What needs to be done: In the copy, include all of the listing exactly and none of its pictures.

Provided data:
━━━

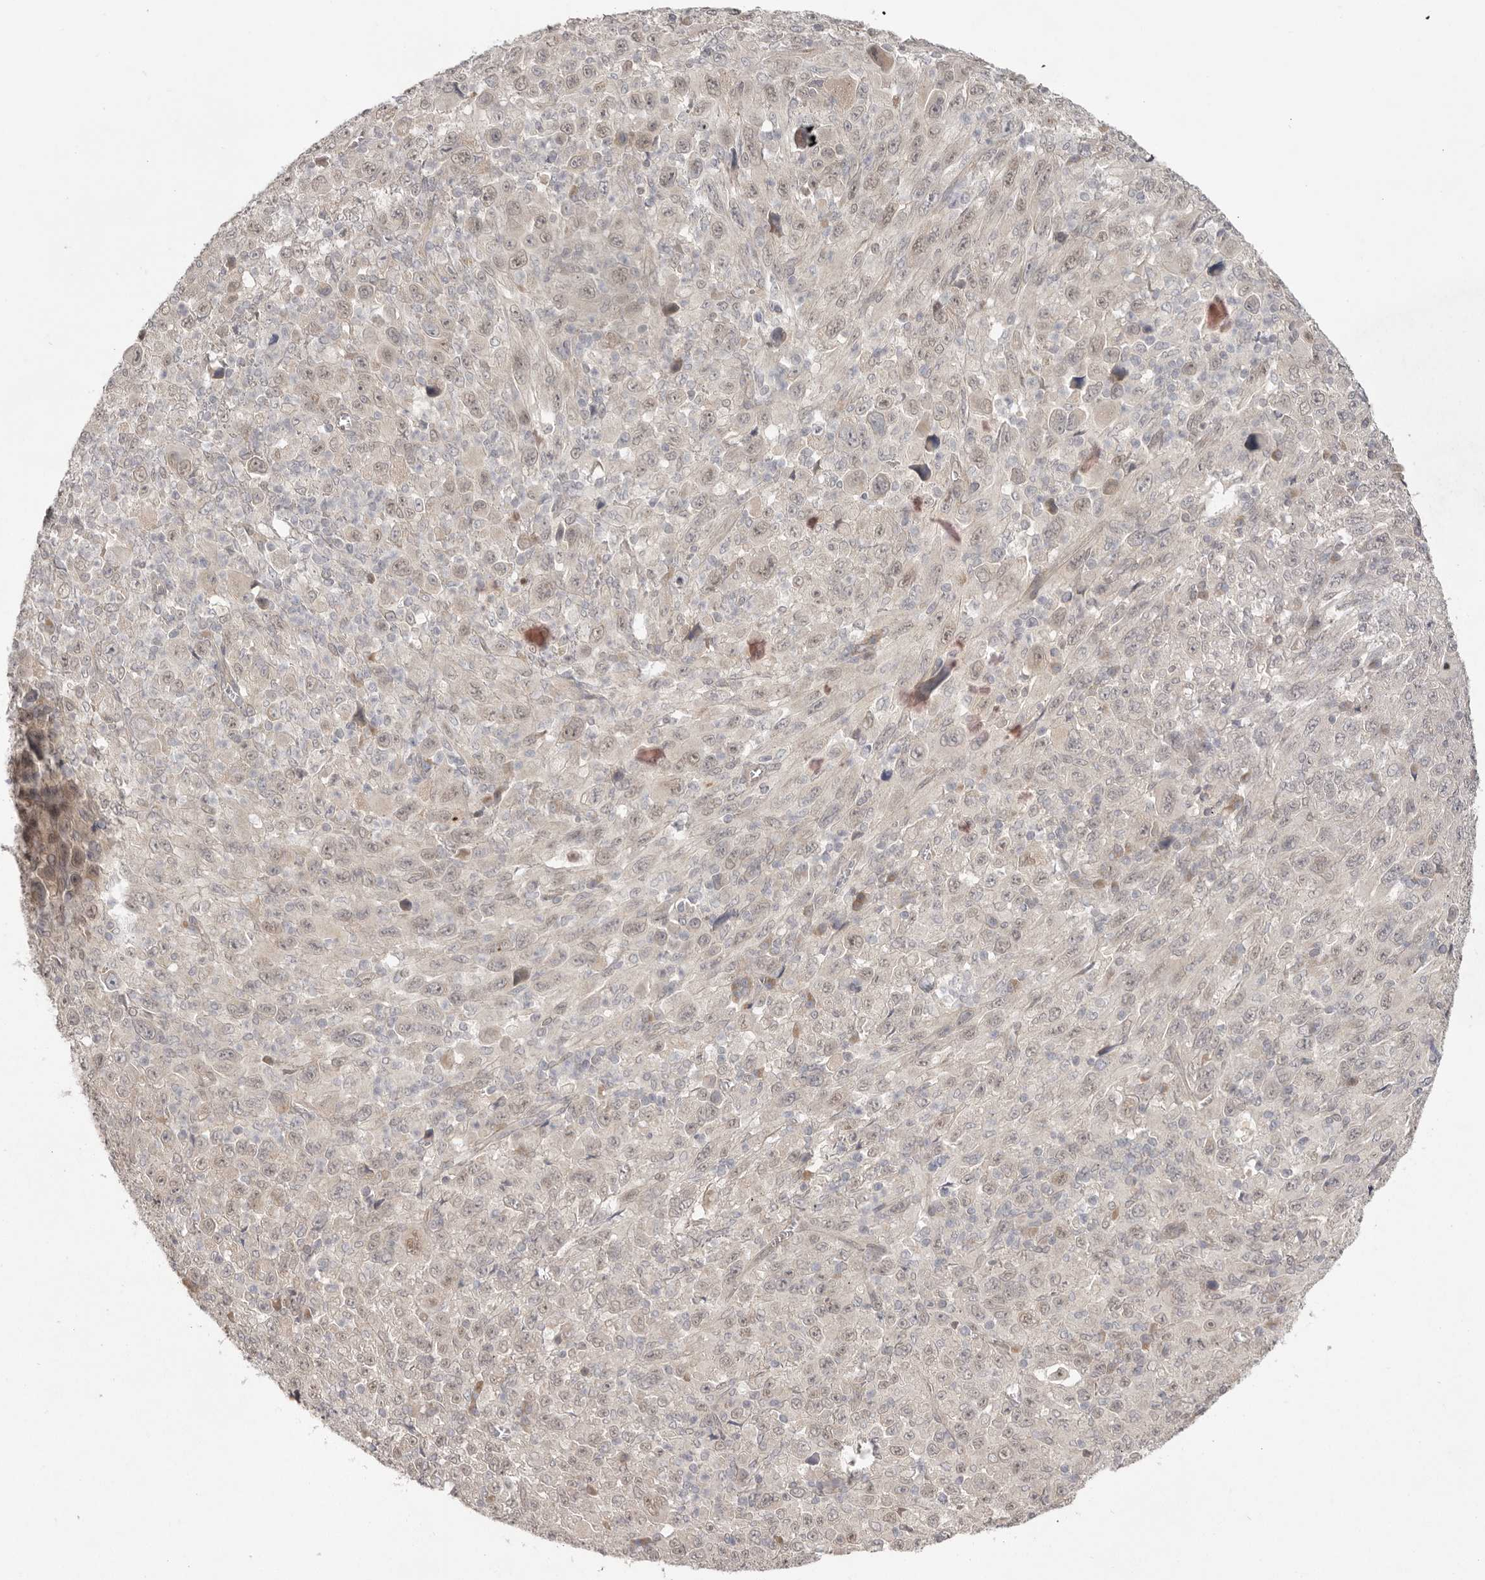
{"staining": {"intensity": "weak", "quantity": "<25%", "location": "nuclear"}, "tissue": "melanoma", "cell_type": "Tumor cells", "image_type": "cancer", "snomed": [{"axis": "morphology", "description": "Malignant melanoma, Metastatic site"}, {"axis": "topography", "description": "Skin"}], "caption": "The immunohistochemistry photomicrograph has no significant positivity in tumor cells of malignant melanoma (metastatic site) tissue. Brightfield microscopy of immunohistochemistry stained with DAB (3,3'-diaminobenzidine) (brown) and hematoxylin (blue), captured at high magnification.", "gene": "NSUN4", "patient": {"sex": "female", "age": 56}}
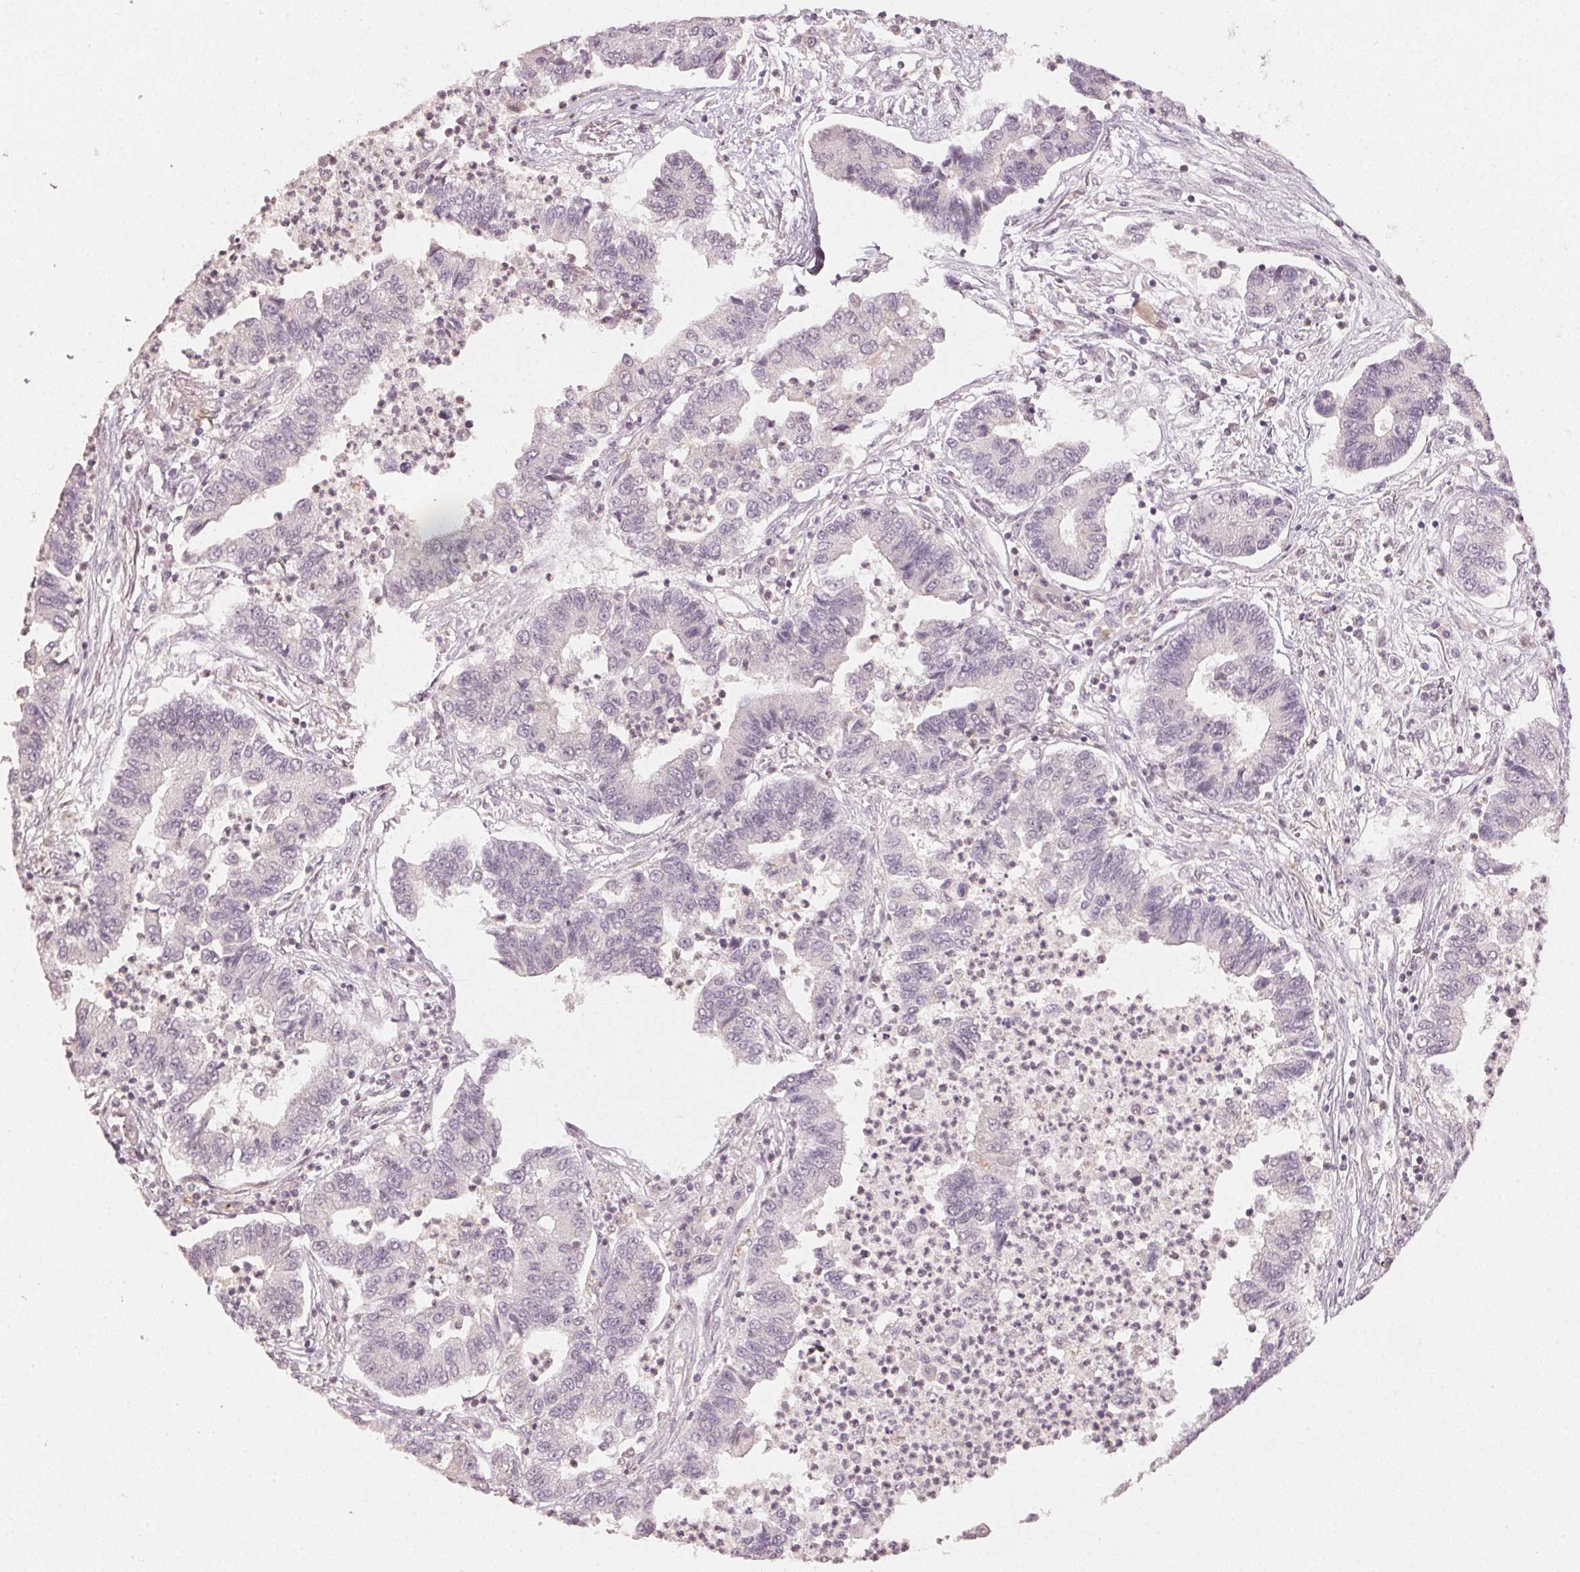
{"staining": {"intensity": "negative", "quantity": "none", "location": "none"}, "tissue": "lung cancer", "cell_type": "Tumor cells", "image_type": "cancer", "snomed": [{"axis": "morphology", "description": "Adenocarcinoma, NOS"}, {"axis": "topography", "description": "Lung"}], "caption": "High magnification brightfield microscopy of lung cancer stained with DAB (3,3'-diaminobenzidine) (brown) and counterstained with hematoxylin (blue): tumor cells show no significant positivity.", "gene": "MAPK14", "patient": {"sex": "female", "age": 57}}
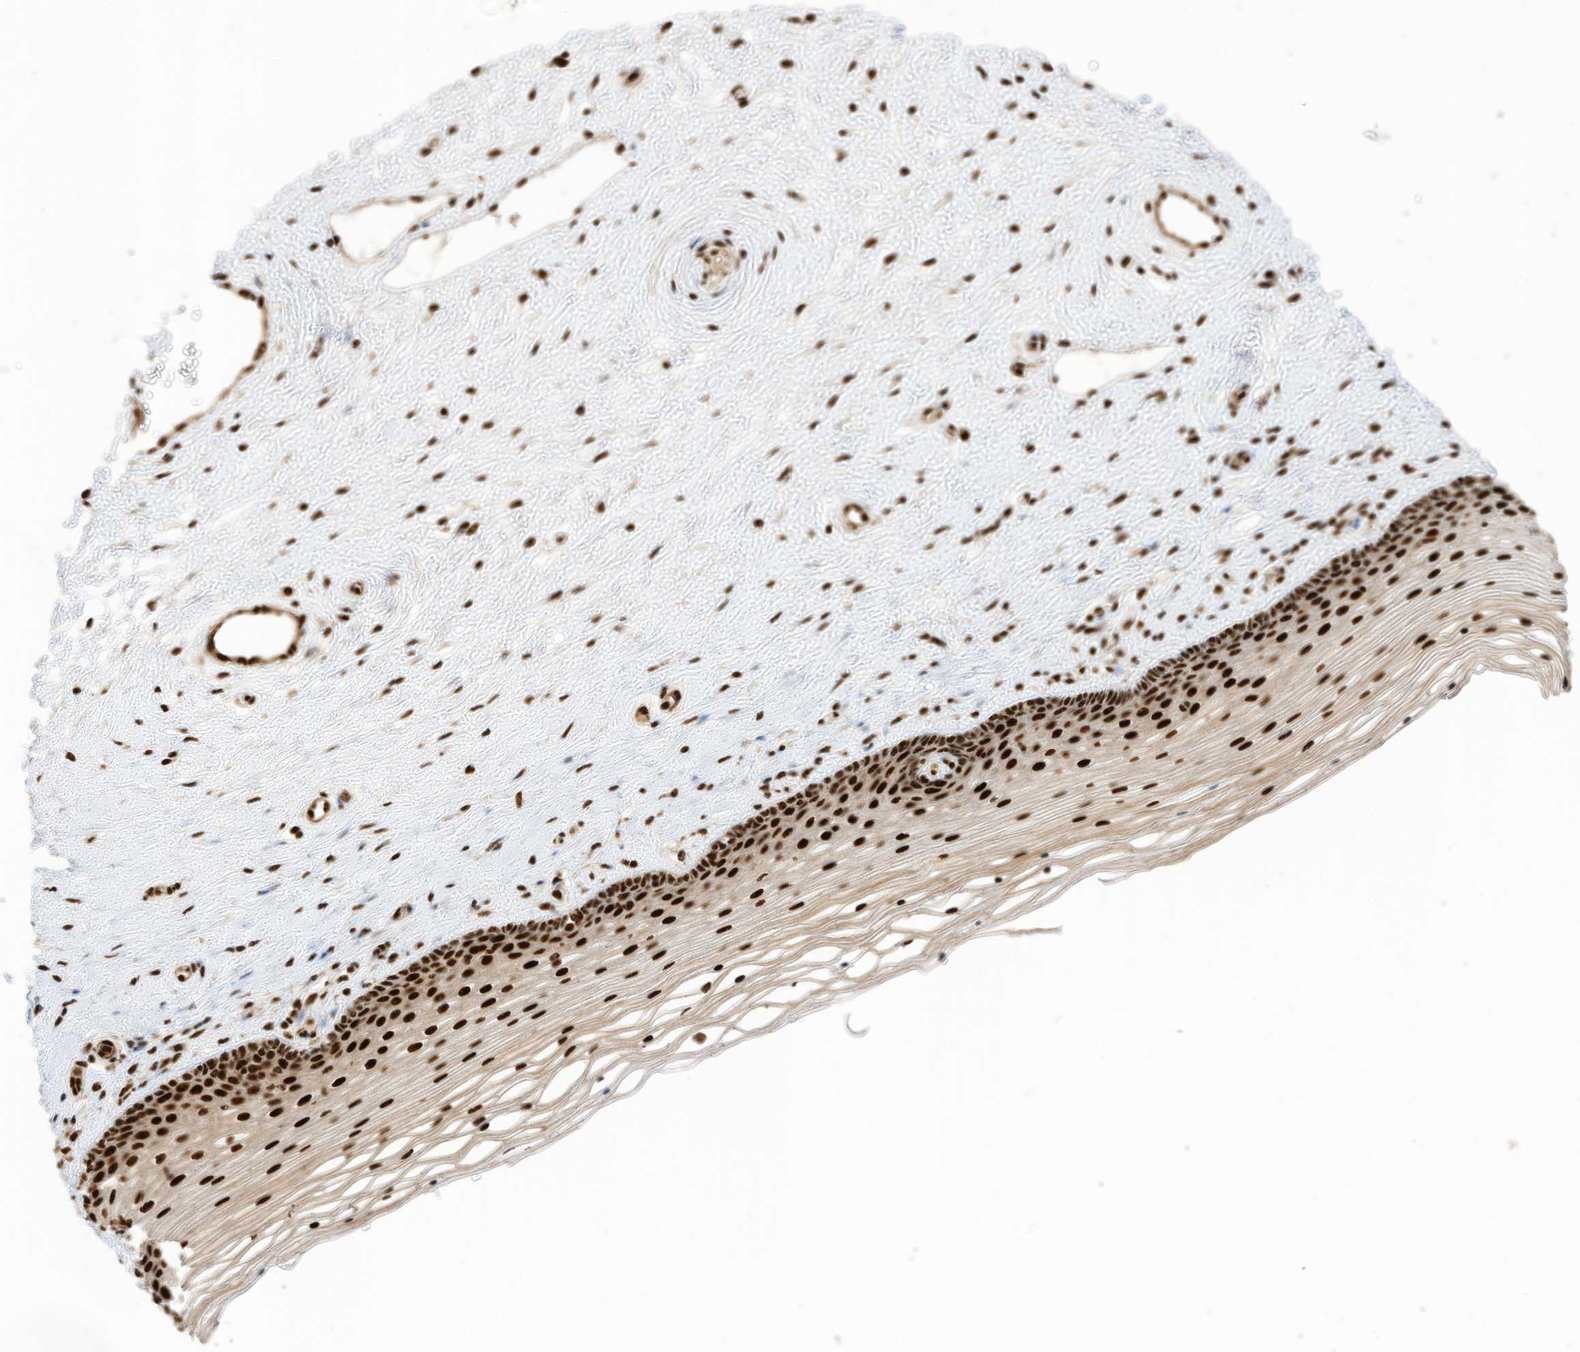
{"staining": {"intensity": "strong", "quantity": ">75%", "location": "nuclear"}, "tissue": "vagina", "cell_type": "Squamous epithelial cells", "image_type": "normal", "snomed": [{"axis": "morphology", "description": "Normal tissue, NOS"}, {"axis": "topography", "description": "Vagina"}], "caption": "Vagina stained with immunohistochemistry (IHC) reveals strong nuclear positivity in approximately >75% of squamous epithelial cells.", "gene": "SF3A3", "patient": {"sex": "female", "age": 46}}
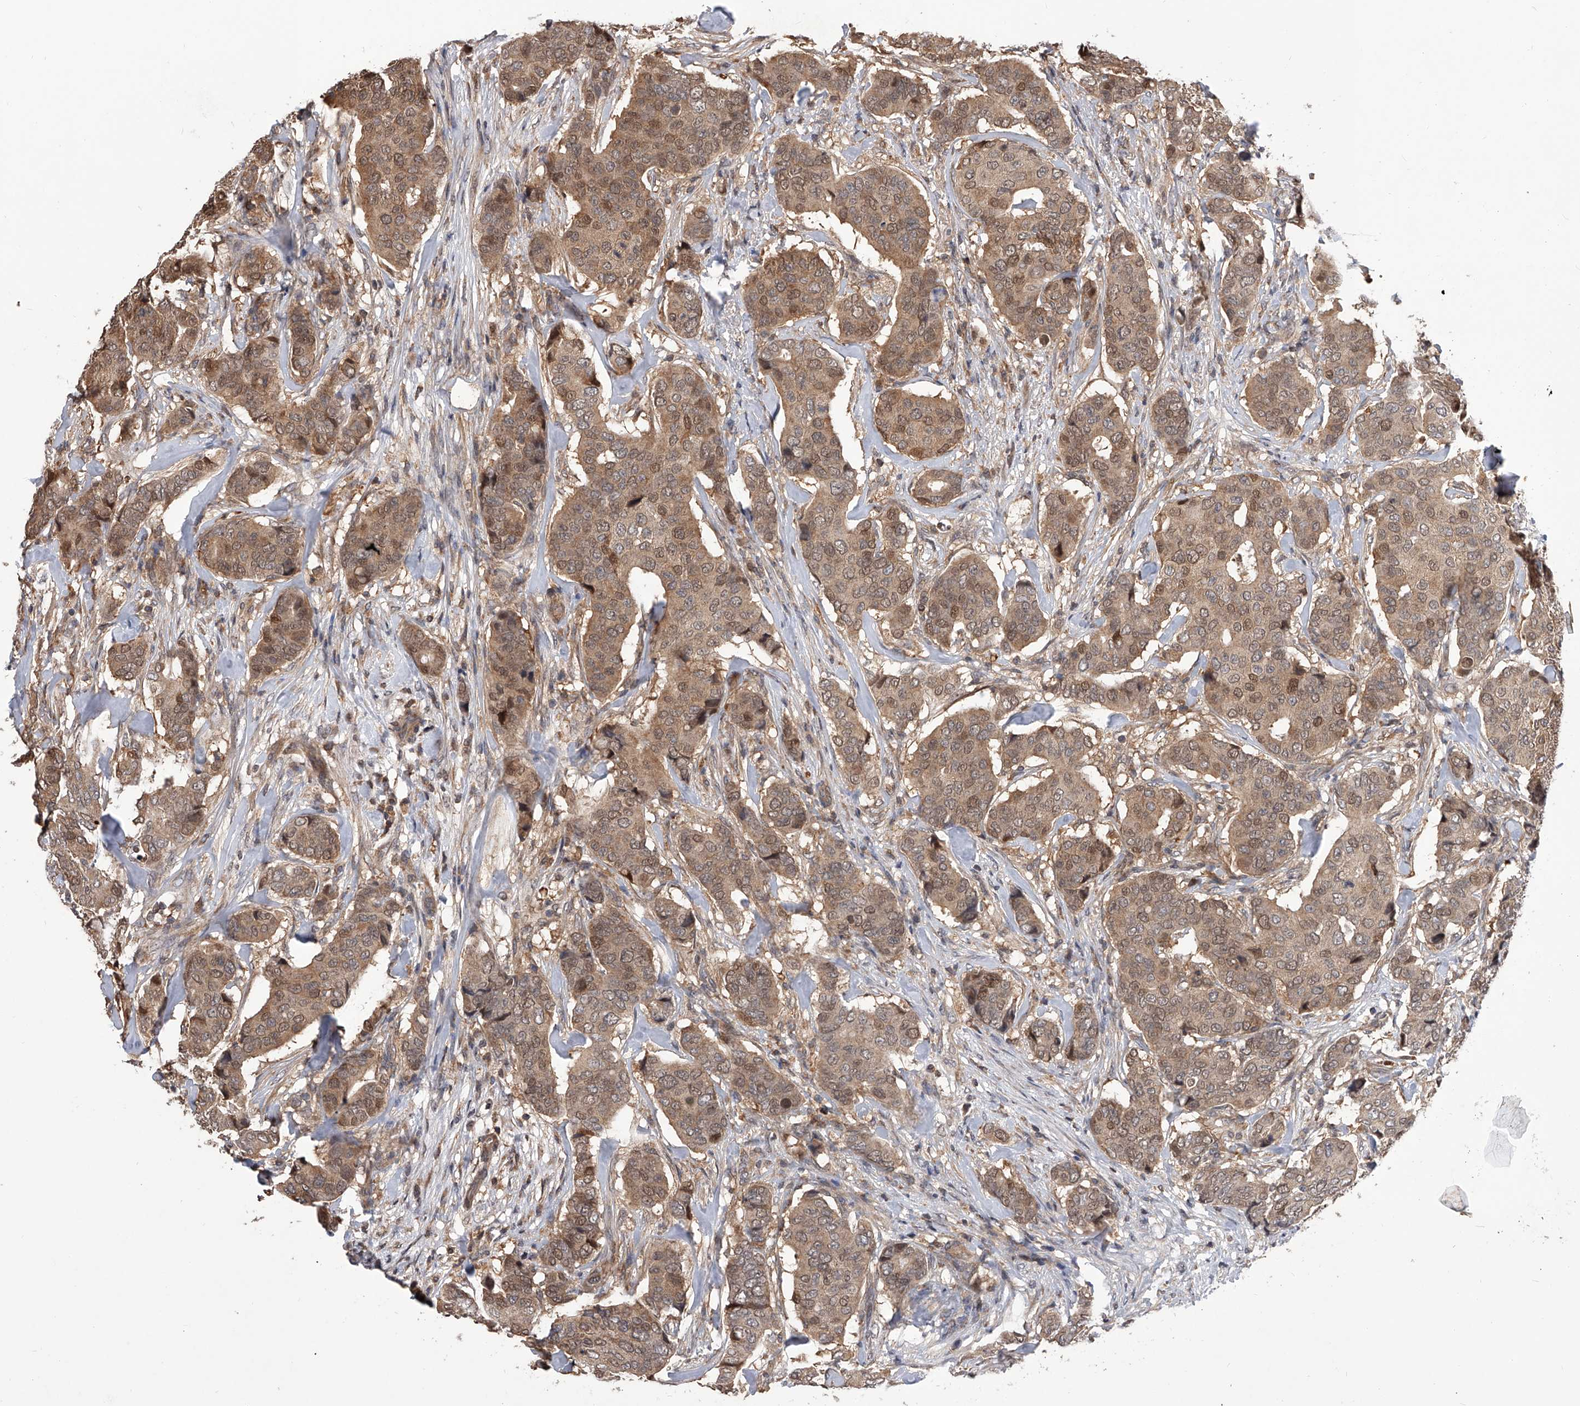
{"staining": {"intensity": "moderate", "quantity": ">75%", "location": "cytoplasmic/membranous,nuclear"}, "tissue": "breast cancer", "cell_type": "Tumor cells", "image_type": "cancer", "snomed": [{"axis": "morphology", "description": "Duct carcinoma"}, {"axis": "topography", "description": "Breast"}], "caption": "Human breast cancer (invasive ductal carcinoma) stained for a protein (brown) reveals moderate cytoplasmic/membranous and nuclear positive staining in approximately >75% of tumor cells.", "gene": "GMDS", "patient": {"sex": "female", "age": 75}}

━━━

Answer to the problem:
{"staining": {"intensity": "weak", "quantity": "<25%", "location": "nuclear"}, "tissue": "melanoma", "cell_type": "Tumor cells", "image_type": "cancer", "snomed": [{"axis": "morphology", "description": "Malignant melanoma, Metastatic site"}, {"axis": "topography", "description": "Skin"}], "caption": "The immunohistochemistry photomicrograph has no significant positivity in tumor cells of malignant melanoma (metastatic site) tissue. Brightfield microscopy of immunohistochemistry stained with DAB (3,3'-diaminobenzidine) (brown) and hematoxylin (blue), captured at high magnification.", "gene": "NSUN4", "patient": {"sex": "female", "age": 56}}
{"staining": {"intensity": "negative", "quantity": "none", "location": "none"}, "tissue": "lung cancer", "cell_type": "Tumor cells", "image_type": "cancer", "snomed": [{"axis": "morphology", "description": "Adenocarcinoma, NOS"}, {"axis": "topography", "description": "Lung"}], "caption": "High magnification brightfield microscopy of lung cancer stained with DAB (3,3'-diaminobenzidine) (brown) and counterstained with hematoxylin (blue): tumor cells show no significant positivity.", "gene": "MAPK14", "patient": {"sex": "female", "age": 57}}
{"staining": {"intensity": "strong", "quantity": ">75%", "location": "nuclear"}, "tissue": "vagina", "cell_type": "Squamous epithelial cells", "image_type": "normal", "snomed": [{"axis": "morphology", "description": "Normal tissue, NOS"}, {"axis": "topography", "description": "Vagina"}], "caption": "Vagina stained with immunohistochemistry (IHC) reveals strong nuclear positivity in approximately >75% of squamous epithelial cells.", "gene": "SF3A3", "patient": {"sex": "female", "age": 46}}
{"staining": {"intensity": "moderate", "quantity": ">75%", "location": "cytoplasmic/membranous,nuclear"}, "tissue": "breast cancer", "cell_type": "Tumor cells", "image_type": "cancer", "snomed": [{"axis": "morphology", "description": "Duct carcinoma"}, {"axis": "topography", "description": "Breast"}], "caption": "Human breast cancer (invasive ductal carcinoma) stained for a protein (brown) reveals moderate cytoplasmic/membranous and nuclear positive staining in approximately >75% of tumor cells.", "gene": "GMDS", "patient": {"sex": "female", "age": 75}}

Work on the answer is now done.